START Data provided

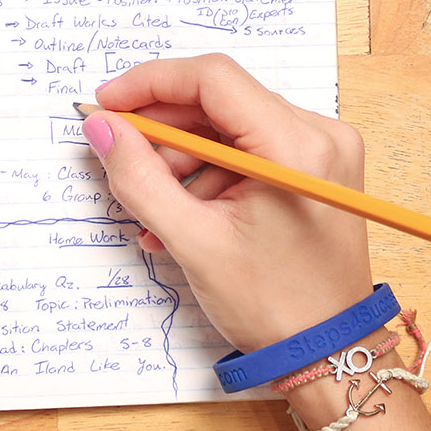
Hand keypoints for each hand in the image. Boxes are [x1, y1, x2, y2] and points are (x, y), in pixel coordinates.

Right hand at [86, 54, 372, 353]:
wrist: (329, 351)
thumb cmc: (274, 306)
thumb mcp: (193, 242)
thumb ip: (139, 177)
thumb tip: (101, 127)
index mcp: (296, 148)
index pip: (213, 79)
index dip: (151, 83)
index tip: (108, 104)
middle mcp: (320, 135)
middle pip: (221, 100)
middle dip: (165, 129)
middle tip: (122, 157)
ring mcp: (324, 150)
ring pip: (231, 125)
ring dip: (184, 158)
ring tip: (156, 210)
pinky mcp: (319, 168)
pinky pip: (251, 149)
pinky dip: (211, 173)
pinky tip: (187, 215)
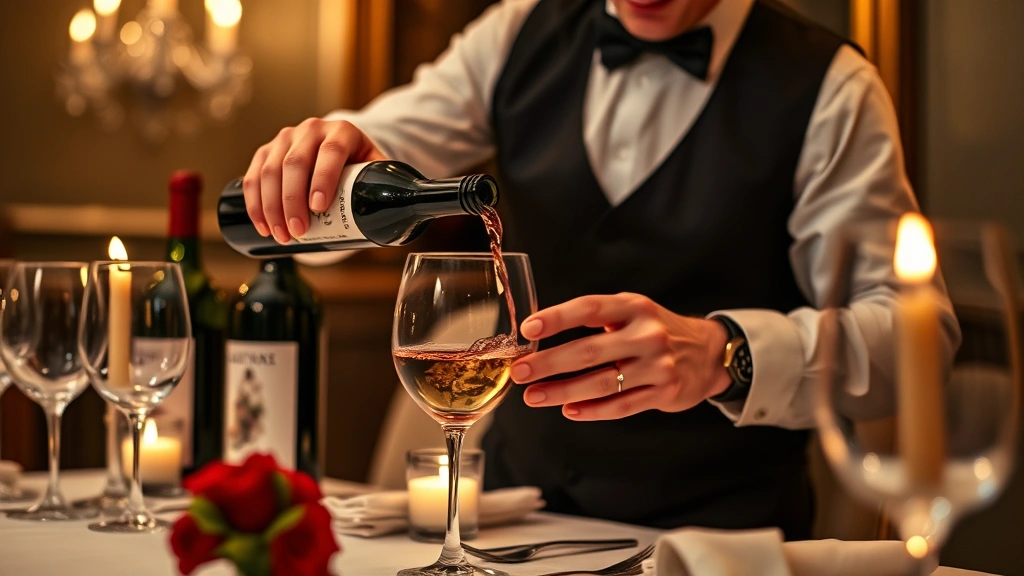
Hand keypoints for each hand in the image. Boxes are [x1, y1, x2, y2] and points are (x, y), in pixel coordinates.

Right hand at [242, 118, 387, 243]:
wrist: (340, 150)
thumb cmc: (359, 166)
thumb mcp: (376, 168)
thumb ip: (389, 184)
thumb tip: (406, 213)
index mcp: (342, 131)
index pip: (330, 152)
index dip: (323, 179)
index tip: (319, 207)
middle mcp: (311, 130)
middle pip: (295, 164)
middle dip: (293, 202)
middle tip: (298, 232)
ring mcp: (285, 138)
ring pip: (270, 171)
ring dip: (272, 207)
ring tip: (283, 236)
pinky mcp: (266, 151)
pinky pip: (253, 176)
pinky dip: (255, 203)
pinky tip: (262, 225)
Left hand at [510, 293, 732, 420]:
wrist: (709, 353)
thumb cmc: (656, 331)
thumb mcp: (632, 312)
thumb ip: (596, 318)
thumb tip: (542, 334)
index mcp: (634, 307)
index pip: (590, 308)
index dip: (557, 318)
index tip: (529, 329)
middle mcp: (647, 334)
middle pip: (589, 350)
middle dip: (549, 363)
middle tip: (520, 371)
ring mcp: (658, 365)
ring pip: (601, 383)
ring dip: (562, 391)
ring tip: (534, 396)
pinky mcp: (664, 392)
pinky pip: (621, 405)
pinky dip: (592, 410)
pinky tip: (569, 410)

END Data provided

Prompt:
The expected output is an exact copy of the lines from the one holding "wrist: (329, 351)" through the last line of the listing above, with the pictures omitted.

Answer to the exercise:
wrist: (329, 351)
thumb cmc: (274, 306)
thumb mcp: (193, 242)
thumb ip: (139, 177)
thumb tip: (101, 127)
index mcp: (296, 148)
index pip: (213, 79)
index dip: (151, 83)
index tip: (108, 104)
middle mcp: (320, 135)
middle pip: (221, 100)
middle dip: (165, 129)
middle tip: (122, 157)
ring mcp: (324, 150)
ring pip: (231, 125)
ring dip: (184, 158)
ring tip: (156, 210)
pinky mcp: (319, 168)
pinky pip: (251, 149)
pinky dip: (211, 173)
pinky tip: (187, 215)
Hand keypoints for each hand in the image. Boxes are [x1, y1, x2, y2] and points are (x, y), in pixel coordinates.

Right hand at [242, 118, 387, 243]:
wrist: (340, 150)
thumb cmc: (359, 166)
thumb mcp: (376, 168)
thumb ip: (389, 184)
thumb tip: (406, 213)
index mcp: (342, 131)
index pip: (330, 152)
index dip: (323, 179)
index tip: (319, 207)
middle mcp: (311, 130)
middle pip: (295, 164)
middle dip: (293, 202)
middle tip: (298, 232)
ring mcp: (285, 138)
ring pip: (270, 171)
ring dip: (272, 207)
ring tip: (283, 236)
pinky mcp: (266, 151)
pinky pip: (253, 176)
pinky dip: (255, 203)
pinky tip: (262, 225)
Left hand at [510, 293, 732, 420]:
wrist: (709, 353)
thumb cmc: (656, 331)
thumb mcp: (632, 312)
thumb ip: (596, 318)
thumb tip: (542, 334)
index mcp: (634, 307)
index pip: (590, 308)
index dip: (557, 318)
index tip: (529, 329)
middle mcp: (647, 334)
middle pip: (589, 350)
middle dip: (549, 363)
middle tip: (520, 371)
ring mcp: (658, 365)
ring pip: (601, 383)
ring dip: (562, 391)
ring tip: (534, 396)
pinky mcp: (664, 392)
pinky pip: (621, 405)
pinky dip: (592, 410)
pinky tip: (569, 410)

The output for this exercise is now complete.